Sometimes the gamut of emotions can absolutely make you feel like you have experienced the breakup of all breakups, but this is not the case and people need to understand this.
This line of thinking can seep out into other areas, as well. People might wonder why you still have your wedding pictures up, or on your social media, as it is usually considered taboo to still display photos of exes.
This is not the same thing at all.
It’s not like we widows can have a few extra glasses of wine and decide to “drunk dial” our late spouses in an attempt to get them back.
It’s not like we can ask a mutual friend to casually mention our name in hopes of them asking how we are.
It’s not like anyone ever, has to wonder if we will get back together with them.
Because we can’t.
So please, non-widowed friends, another grace you can extend to us is not referring to our late spouses as “exes.”
And for our widowed friends who were in some way separated or estranged from your spouse at the time of their death, your grief matters too!
The complexities of romantic relationships in no way alter the love that you shared.

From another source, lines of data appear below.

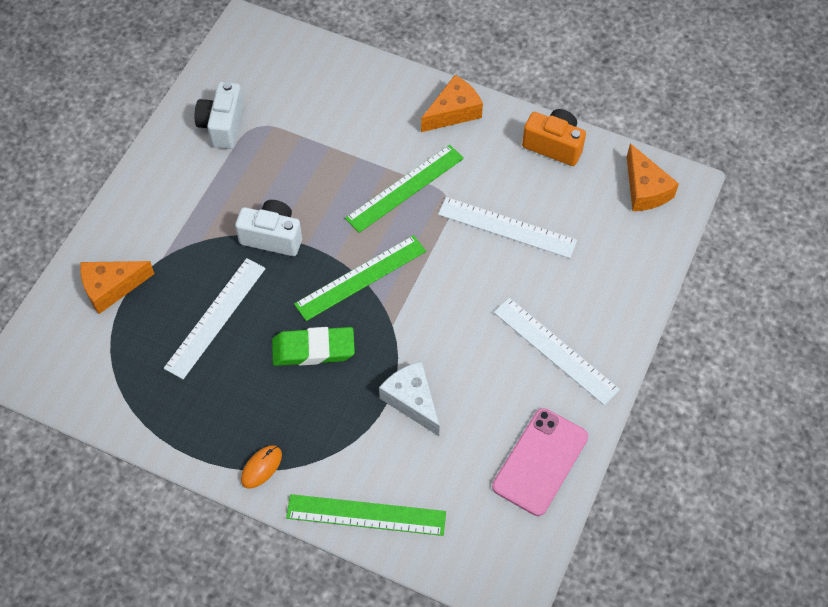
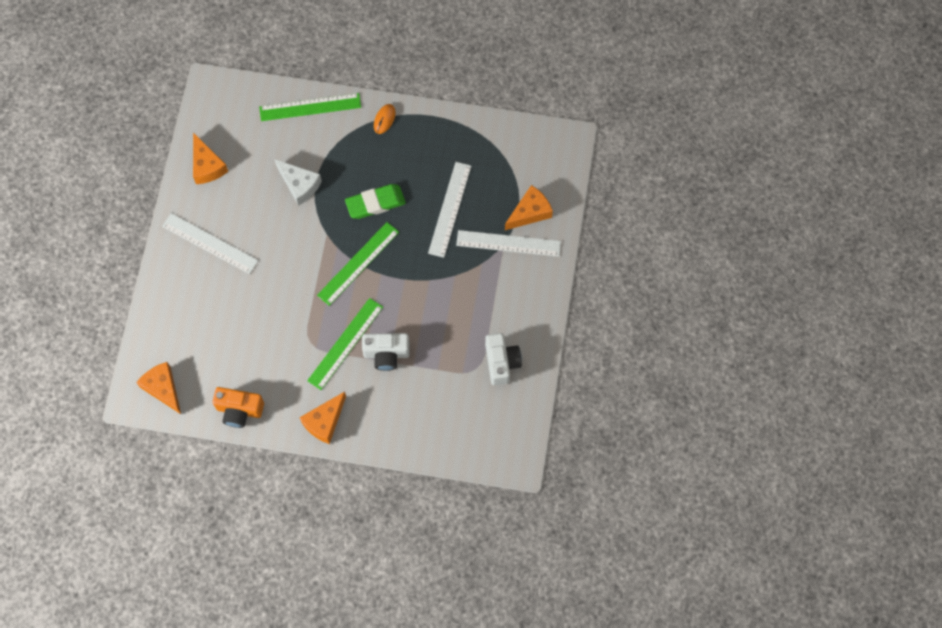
camera: 165 degrees right, 10 degrees up
(272, 237) = (431, 279): white camera -> white camera (386, 354)
(507, 228) = (262, 329): white ruler -> white ruler (508, 243)
(540, 461) = (207, 166): pink phone -> orange cheese

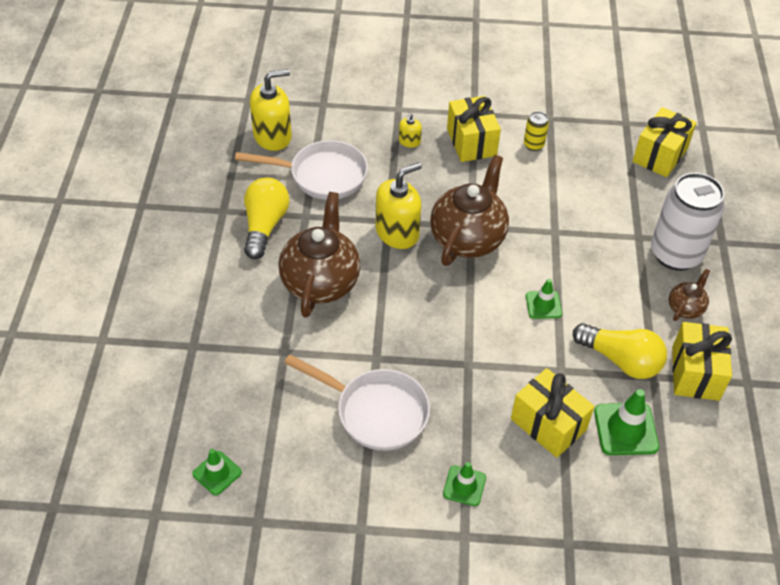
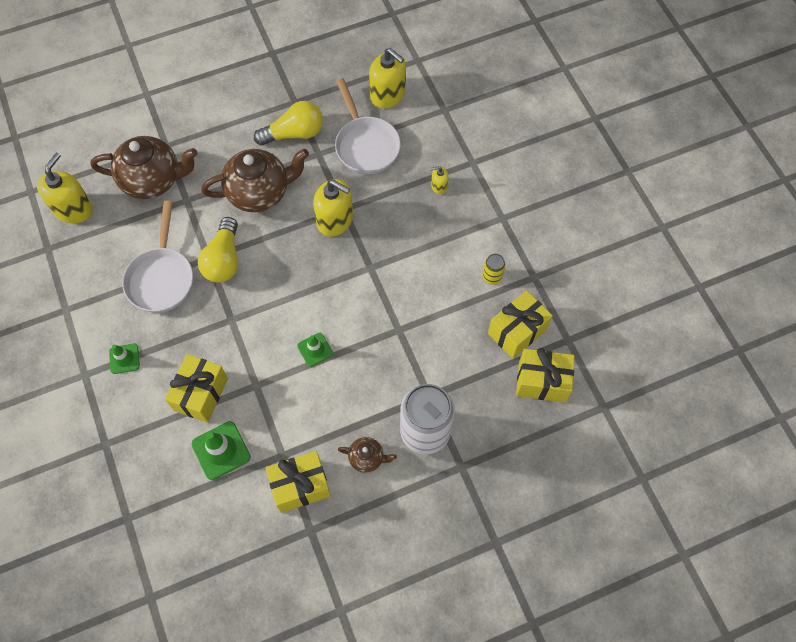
camera: 65 degrees right, 15 degrees up
(217, 473) = (73, 209): green traffic cone -> yellow soap dispenser
(468, 238) = (356, 270): brown teapot -> brown teapot (153, 180)
(471, 142) = (466, 230): yellow gift -> yellow gift (517, 331)
(620, 360) = (286, 425): yellow light bulb -> yellow light bulb (224, 260)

It’s nobody’s business what was going on in your personal lives at the time of their death.
Widowhood is something that is going to affect at least half of us at some time or another, so these are lessons that will benefit nearly everyone we know.
A little mindfulness and a whole lot of understanding will go a long way toward supporting a widowed friend.
And understanding that their late spouse is just that and not an ex, is a good way to be mindful and supportive.
On behalf of the widowed community, we thank you.